Different Types of Data Structures in Pandas
Pandas has two main types of data structures: Series and DataFrame. These data structures are built on top of NumPy, which means they are fast.
1. Series
A Series is a one-dimensional array-like object that can hold any data type (integers, strings, floating points, Python objects, etc.). It labels each data point with a unique identifier, which by default is a number from 0 to N (N being the length of the data - 1).
For example, imagine we have a series of four different fruits. In a pandas Series, this data will look something like this:
Index | Item |
0 | Apple |
1 | Banana |
2 | Cherry |
3 | Blueberry |
In the example above, each fruit is associated with a unique index (0 to 3).
2. DataFrame
A DataFrame is a two-dimensional table of data with rows and columns. Like a series, the rows are all labeled with a unique index. However, in a DataFrame, the columns are also labeled. DataFrames are great for representing real-world data because they allow you to store heterogeneous types of data (numeric, date-time, text, etc.) in the same table, all aligned by the same index.
For example, imagine we have a DataFrame that contains information about those same four fruits, such as their color and weight.
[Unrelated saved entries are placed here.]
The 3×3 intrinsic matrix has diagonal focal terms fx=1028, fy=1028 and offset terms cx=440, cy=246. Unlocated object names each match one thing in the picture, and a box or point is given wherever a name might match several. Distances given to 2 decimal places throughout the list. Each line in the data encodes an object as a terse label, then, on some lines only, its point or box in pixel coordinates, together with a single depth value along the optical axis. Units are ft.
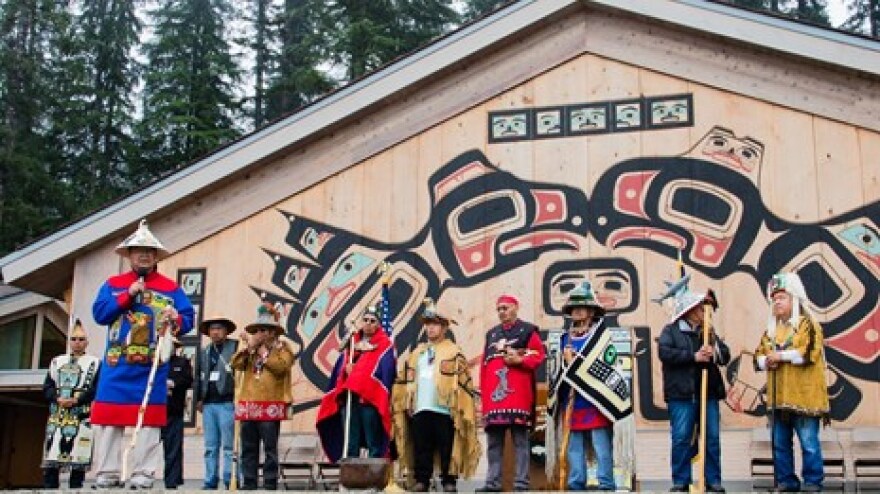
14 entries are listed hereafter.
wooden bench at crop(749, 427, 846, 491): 32.12
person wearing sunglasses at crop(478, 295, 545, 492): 29.37
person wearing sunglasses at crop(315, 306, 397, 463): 31.04
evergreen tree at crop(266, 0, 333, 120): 98.94
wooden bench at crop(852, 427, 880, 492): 31.75
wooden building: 34.65
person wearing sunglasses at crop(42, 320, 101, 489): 35.35
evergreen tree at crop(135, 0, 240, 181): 97.91
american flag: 32.60
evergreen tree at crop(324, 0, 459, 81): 96.95
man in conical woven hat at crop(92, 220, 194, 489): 24.73
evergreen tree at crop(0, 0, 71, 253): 87.86
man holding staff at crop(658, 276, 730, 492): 27.73
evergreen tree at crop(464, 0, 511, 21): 114.14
In a pandas DataFrame, this data will look something like this:
Index | Item | Color | Weight |
0 | Apple | Red | 150 |
1 | Banana | Yellow | 120 |
2 | Cherry | Red | 5 |
3 | Blueberry | Blue | 1 |
In the example above, each fruit is associated with an index (0 to 3), and each attribute of the fruit (color, weight) is a labeled column.
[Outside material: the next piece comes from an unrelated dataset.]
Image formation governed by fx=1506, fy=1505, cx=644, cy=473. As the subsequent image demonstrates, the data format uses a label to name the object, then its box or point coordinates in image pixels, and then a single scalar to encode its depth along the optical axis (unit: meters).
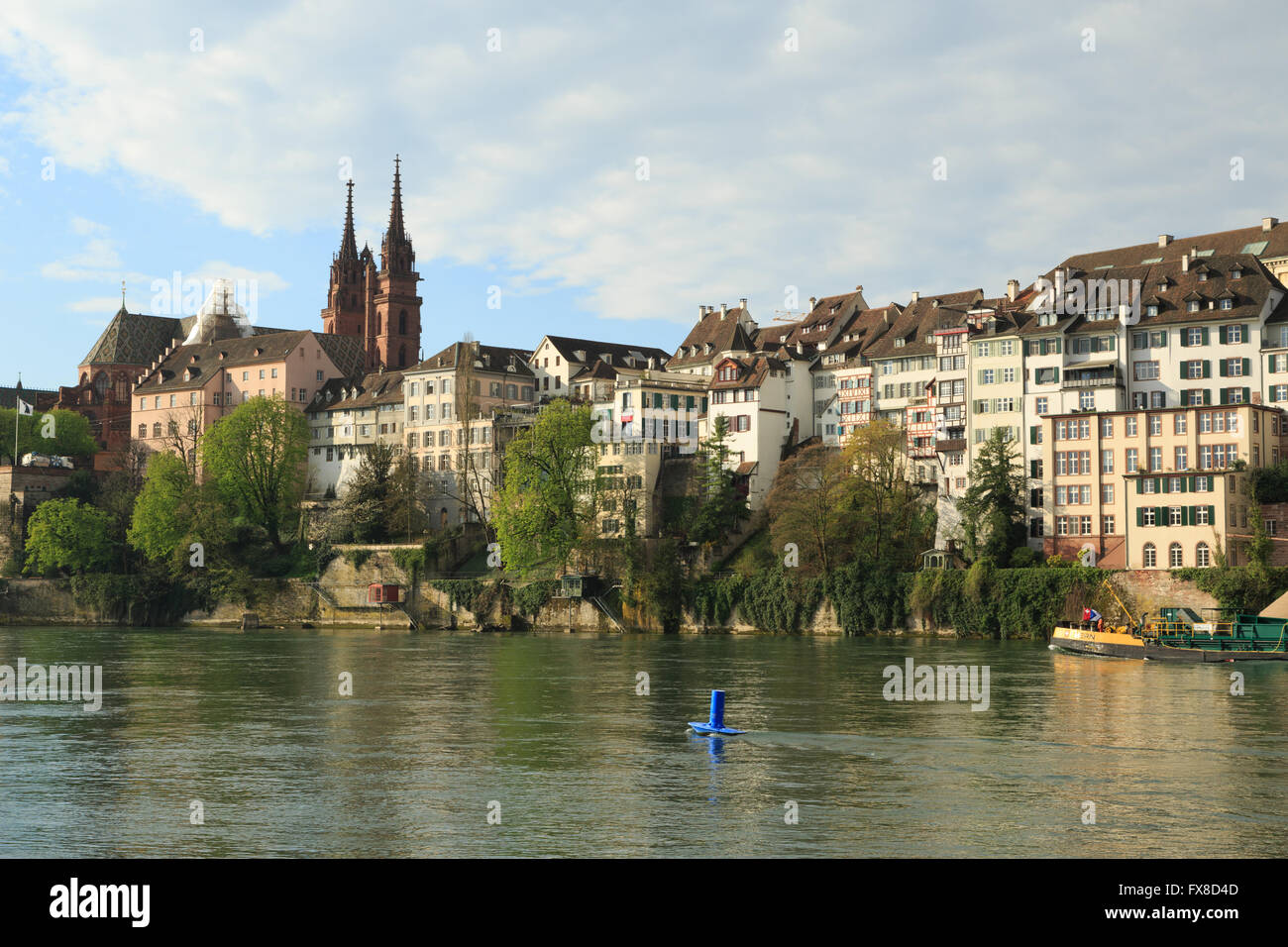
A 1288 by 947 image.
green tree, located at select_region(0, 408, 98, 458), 148.12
Key Points about Pandas Data Structure
key points about pandas data structures:
-
Two Main Data Structures: Pandas provides two key data structures - Series and DataFrame. A Series is a one-dimensional labeled array capable of holding any data type, while a DataFrame is a two-dimensional labeled data structure with columns of potentially different types.
-
Handling of Different Data Types: Both Series and DataFrames can hold various data types such as integer, float, string, and Python objects. A DataFrame can hold different types of data in each column.
-
Data Alignment: One of the critical features of pandas data structures is the behavior of the arithmetic operations between objects with different indexes. Pandas automatically aligns data in calculations by the index labels.
-
Handling Missing Data: Pandas data structures cater well to missing data. It represents missing or NA values using the
np.nan
object from NumPy. -
Manipulation and Transformation: Pandas data structures are mutable. They can be modified directly or transformed to derive new objects. You can add, remove, or update values. This makes pandas powerful for data wrangling and preprocessing.